++++ DATA RECORDS ++++

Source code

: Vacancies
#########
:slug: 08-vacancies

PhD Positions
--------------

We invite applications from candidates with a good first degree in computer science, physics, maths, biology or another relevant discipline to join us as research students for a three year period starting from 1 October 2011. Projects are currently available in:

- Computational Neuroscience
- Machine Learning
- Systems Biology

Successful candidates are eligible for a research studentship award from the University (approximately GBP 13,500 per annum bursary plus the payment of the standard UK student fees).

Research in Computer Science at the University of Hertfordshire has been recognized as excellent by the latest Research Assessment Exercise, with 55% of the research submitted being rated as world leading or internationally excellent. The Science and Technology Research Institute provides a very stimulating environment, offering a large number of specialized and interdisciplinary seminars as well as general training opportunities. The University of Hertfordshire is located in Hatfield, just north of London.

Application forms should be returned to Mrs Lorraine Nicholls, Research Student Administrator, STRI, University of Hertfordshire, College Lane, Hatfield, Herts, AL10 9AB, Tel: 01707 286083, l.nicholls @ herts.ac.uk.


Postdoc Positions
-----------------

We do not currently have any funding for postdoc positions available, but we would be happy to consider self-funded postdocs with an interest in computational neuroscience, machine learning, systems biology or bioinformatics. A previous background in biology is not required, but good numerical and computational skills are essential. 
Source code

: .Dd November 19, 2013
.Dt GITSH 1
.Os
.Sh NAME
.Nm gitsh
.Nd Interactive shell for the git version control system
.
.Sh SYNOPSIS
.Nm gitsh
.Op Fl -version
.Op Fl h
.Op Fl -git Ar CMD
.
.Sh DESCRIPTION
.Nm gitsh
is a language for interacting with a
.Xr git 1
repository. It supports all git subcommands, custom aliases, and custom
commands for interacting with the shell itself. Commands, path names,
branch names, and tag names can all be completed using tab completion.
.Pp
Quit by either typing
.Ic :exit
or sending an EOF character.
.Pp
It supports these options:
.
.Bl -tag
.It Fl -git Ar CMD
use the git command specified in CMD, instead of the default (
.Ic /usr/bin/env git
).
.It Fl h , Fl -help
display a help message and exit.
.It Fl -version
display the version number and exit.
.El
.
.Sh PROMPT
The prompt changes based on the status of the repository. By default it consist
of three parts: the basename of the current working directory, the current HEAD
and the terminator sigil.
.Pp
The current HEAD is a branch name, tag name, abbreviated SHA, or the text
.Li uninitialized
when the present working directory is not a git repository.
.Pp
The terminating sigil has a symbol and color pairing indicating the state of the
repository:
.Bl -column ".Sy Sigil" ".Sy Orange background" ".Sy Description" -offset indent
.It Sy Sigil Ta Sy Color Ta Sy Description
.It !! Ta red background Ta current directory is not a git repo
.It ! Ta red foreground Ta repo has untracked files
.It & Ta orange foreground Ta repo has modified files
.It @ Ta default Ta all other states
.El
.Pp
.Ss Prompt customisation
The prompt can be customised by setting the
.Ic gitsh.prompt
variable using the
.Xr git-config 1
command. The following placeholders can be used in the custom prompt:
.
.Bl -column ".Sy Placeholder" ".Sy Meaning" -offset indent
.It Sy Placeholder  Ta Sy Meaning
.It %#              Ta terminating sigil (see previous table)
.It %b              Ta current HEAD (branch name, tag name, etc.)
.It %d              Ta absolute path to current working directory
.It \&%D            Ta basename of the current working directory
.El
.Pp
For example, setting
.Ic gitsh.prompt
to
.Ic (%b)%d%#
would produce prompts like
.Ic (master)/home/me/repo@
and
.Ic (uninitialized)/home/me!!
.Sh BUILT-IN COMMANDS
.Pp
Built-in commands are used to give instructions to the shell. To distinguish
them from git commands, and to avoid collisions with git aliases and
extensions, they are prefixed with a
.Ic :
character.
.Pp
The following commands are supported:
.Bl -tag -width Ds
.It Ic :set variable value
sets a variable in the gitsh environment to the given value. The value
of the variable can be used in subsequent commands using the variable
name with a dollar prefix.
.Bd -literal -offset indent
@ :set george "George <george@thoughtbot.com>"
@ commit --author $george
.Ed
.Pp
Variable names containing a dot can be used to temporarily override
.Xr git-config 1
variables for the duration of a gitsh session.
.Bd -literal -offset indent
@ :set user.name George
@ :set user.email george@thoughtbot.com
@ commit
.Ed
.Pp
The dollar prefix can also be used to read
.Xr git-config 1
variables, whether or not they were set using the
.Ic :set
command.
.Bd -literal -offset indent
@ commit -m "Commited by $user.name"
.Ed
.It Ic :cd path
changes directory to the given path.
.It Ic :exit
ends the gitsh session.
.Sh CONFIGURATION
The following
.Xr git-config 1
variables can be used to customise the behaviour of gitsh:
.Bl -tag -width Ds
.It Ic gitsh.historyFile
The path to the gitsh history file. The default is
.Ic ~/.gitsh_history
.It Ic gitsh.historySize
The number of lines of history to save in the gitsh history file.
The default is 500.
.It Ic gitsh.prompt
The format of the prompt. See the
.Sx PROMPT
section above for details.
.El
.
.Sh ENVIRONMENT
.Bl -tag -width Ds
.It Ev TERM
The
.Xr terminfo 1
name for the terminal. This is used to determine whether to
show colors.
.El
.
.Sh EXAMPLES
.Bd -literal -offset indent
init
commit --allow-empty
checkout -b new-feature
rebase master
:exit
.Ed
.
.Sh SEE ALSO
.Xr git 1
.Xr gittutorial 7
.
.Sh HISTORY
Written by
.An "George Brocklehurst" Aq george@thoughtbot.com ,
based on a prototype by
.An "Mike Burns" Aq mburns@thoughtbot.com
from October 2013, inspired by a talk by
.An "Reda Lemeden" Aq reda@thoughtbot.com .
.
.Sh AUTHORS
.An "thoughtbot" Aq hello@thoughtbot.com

++++

TASK TO COMPLETE. Transcribe the data. Leave every line exactly as it is.

ANSWER FOR THE TASK.
Source code

: Vacancies
#########
:slug: 08-vacancies

PhD Positions
--------------

We invite applications from candidates with a good first degree in computer science, physics, maths, biology or another relevant discipline to join us as research students for a three year period starting from 1 October 2011. Projects are currently available in:

- Computational Neuroscience
- Machine Learning
- Systems Biology

Successful candidates are eligible for a research studentship award from the University (approximately GBP 13,500 per annum bursary plus the payment of the standard UK student fees).

Research in Computer Science at the University of Hertfordshire has been recognized as excellent by the latest Research Assessment Exercise, with 55% of the research submitted being rated as world leading or internationally excellent. The Science and Technology Research Institute provides a very stimulating environment, offering a large number of specialized and interdisciplinary seminars as well as general training opportunities. The University of Hertfordshire is located in Hatfield, just north of London.

Application forms should be returned to Mrs Lorraine Nicholls, Research Student Administrator, STRI, University of Hertfordshire, College Lane, Hatfield, Herts, AL10 9AB, Tel: 01707 286083, l.nicholls @ herts.ac.uk.


Postdoc Positions
-----------------

We do not currently have any funding for postdoc positions available, but we would be happy to consider self-funded postdocs with an interest in computational neuroscience, machine learning, systems biology or bioinformatics. A previous background in biology is not required, but good numerical and computational skills are essential. 
Source code

: .Dd November 19, 2013
.Dt GITSH 1
.Os
.Sh NAME
.Nm gitsh
.Nd Interactive shell for the git version control system
.
.Sh SYNOPSIS
.Nm gitsh
.Op Fl -version
.Op Fl h
.Op Fl -git Ar CMD
.
.Sh DESCRIPTION
.Nm gitsh
is a language for interacting with a
.Xr git 1
repository. It supports all git subcommands, custom aliases, and custom
commands for interacting with the shell itself. Commands, path names,
branch names, and tag names can all be completed using tab completion.
.Pp
Quit by either typing
.Ic :exit
or sending an EOF character.
.Pp
It supports these options:
.
.Bl -tag
.It Fl -git Ar CMD
use the git command specified in CMD, instead of the default (
.Ic /usr/bin/env git
).
.It Fl h , Fl -help
display a help message and exit.
.It Fl -version
display the version number and exit.
.El
.
.Sh PROMPT
The prompt changes based on the status of the repository. By default it consist
of three parts: the basename of the current working directory, the current HEAD
and the terminator sigil.
.Pp
The current HEAD is a branch name, tag name, abbreviated SHA, or the text
.Li uninitialized
when the present working directory is not a git repository.
.Pp
The terminating sigil has a symbol and color pairing indicating the state of the
repository:
.Bl -column ".Sy Sigil" ".Sy Orange background" ".Sy Description" -offset indent
.It Sy Sigil Ta Sy Color Ta Sy Description
.It !! Ta red background Ta current directory is not a git repo
.It ! Ta red foreground Ta repo has untracked files
.It & Ta orange foreground Ta repo has modified files
.It @ Ta default Ta all other states
.El
.Pp
.Ss Prompt customisation
The prompt can be customised by setting the
.Ic gitsh.prompt
variable using the
.Xr git-config 1
command. The following placeholders can be used in the custom prompt:
.
.Bl -column ".Sy Placeholder" ".Sy Meaning" -offset indent
.It Sy Placeholder  Ta Sy Meaning
.It %#              Ta terminating sigil (see previous table)
.It %b              Ta current HEAD (branch name, tag name, etc.)
.It %d              Ta absolute path to current working directory
.It \&%D            Ta basename of the current working directory
.El
.Pp
For example, setting
.Ic gitsh.prompt
to
.Ic (%b)%d%#
would produce prompts like
.Ic (master)/home/me/repo@
and
.Ic (uninitialized)/home/me!!
.Sh BUILT-IN COMMANDS
.Pp
Built-in commands are used to give instructions to the shell. To distinguish
them from git commands, and to avoid collisions with git aliases and
extensions, they are prefixed with a
.Ic :
character.
.Pp
The following commands are supported:
.Bl -tag -width Ds
.It Ic :set variable value
sets a variable in the gitsh environment to the given value. The value
of the variable can be used in subsequent commands using the variable
name with a dollar prefix.
.Bd -literal -offset indent
@ :set george "George <george@thoughtbot.com>"
@ commit --author $george
.Ed
.Pp
Variable names containing a dot can be used to temporarily override
.Xr git-config 1
variables for the duration of a gitsh session.
.Bd -literal -offset indent
@ :set user.name George
@ :set user.email george@thoughtbot.com
@ commit
.Ed
.Pp
The dollar prefix can also be used to read
.Xr git-config 1
variables, whether or not they were set using the
.Ic :set
command.
.Bd -literal -offset indent
@ commit -m "Commited by $user.name"
.Ed
.It Ic :cd path
changes directory to the given path.
.It Ic :exit
ends the gitsh session.
.Sh CONFIGURATION
The following
.Xr git-config 1
variables can be used to customise the behaviour of gitsh:
.Bl -tag -width Ds
.It Ic gitsh.historyFile
The path to the gitsh history file. The default is
.Ic ~/.gitsh_history
.It Ic gitsh.historySize
The number of lines of history to save in the gitsh history file.
The default is 500.
.It Ic gitsh.prompt
The format of the prompt. See the
.Sx PROMPT
section above for details.
.El
.
.Sh ENVIRONMENT
.Bl -tag -width Ds
.It Ev TERM
The
.Xr terminfo 1
name for the terminal. This is used to determine whether to
show colors.
.El
.
.Sh EXAMPLES
.Bd -literal -offset indent
init
commit --allow-empty
checkout -b new-feature
rebase master
:exit
.Ed
.
.Sh SEE ALSO
.Xr git 1
.Xr gittutorial 7
.
.Sh HISTORY
Written by
.An "George Brocklehurst" Aq george@thoughtbot.com ,
based on a prototype by
.An "Mike Burns" Aq mburns@thoughtbot.com
from October 2013, inspired by a talk by
.An "Reda Lemeden" Aq reda@thoughtbot.com .
.
.Sh AUTHORS
.An "thoughtbot" Aq hello@thoughtbot.com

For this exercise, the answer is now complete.